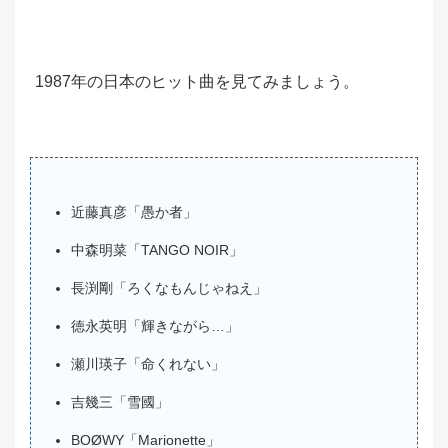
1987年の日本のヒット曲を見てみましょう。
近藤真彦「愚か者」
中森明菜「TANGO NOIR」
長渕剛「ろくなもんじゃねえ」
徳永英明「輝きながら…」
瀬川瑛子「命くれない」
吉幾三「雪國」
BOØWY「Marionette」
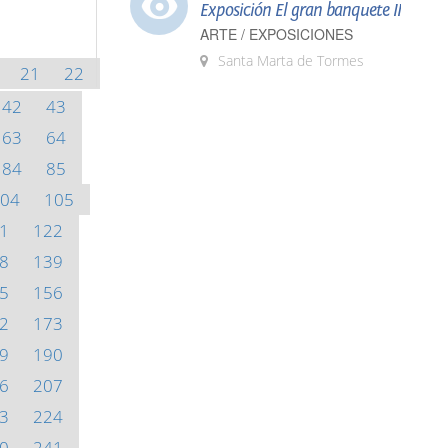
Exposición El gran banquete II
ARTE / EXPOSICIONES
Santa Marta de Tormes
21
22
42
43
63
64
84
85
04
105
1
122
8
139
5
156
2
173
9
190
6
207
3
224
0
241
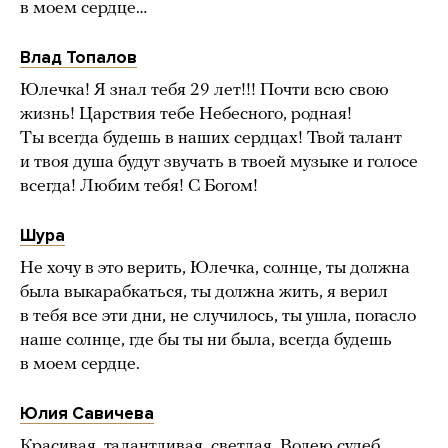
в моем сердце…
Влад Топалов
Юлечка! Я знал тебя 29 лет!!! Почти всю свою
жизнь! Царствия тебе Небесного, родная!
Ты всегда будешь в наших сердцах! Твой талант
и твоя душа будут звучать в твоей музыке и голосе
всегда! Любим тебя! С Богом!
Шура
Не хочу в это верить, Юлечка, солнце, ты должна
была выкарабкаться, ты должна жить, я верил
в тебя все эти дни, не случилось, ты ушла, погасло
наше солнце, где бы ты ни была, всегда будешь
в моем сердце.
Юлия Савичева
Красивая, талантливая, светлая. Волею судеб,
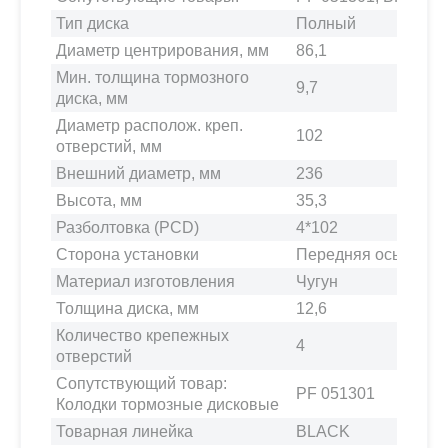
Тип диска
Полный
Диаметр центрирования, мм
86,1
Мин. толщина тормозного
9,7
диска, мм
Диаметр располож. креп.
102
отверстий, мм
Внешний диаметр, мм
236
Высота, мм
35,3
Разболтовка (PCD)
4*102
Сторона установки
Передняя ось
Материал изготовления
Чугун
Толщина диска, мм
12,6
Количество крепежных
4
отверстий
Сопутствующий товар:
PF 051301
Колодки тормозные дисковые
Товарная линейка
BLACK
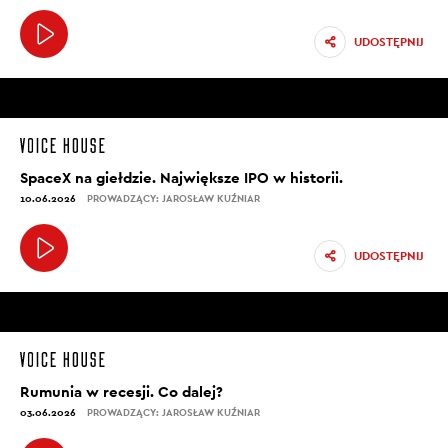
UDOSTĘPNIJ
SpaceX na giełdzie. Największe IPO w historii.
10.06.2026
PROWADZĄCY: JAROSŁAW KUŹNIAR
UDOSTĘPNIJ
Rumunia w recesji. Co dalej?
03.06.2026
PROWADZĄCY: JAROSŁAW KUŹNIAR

==========

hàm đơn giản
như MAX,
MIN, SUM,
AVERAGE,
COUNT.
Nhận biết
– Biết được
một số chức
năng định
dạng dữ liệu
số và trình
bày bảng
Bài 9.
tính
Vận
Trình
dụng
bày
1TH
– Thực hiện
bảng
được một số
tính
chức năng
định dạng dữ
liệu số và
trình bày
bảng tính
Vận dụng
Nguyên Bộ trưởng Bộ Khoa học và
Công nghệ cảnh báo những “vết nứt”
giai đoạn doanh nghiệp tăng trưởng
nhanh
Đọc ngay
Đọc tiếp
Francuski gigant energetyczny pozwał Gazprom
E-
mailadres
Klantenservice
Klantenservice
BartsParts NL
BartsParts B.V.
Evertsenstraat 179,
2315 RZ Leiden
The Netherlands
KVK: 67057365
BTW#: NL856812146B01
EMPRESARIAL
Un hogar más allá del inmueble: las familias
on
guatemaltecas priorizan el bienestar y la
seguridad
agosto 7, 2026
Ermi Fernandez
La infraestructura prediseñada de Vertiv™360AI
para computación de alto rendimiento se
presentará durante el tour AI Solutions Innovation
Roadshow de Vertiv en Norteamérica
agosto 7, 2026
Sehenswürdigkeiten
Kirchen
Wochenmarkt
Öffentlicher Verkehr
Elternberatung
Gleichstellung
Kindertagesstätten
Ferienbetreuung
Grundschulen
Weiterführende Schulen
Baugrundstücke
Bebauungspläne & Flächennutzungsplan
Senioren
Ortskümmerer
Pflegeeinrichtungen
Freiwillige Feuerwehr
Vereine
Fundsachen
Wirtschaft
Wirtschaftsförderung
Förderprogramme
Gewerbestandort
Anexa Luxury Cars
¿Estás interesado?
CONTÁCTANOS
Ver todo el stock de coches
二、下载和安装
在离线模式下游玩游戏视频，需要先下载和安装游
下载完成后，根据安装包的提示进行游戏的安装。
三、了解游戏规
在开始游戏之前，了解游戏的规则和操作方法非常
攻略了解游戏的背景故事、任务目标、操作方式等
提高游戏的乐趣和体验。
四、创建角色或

==========

Gather every line of the records that contains the string "trưởng".

Nguyên Bộ trưởng Bộ Khoa học và
giai đoạn doanh nghiệp tăng trưởng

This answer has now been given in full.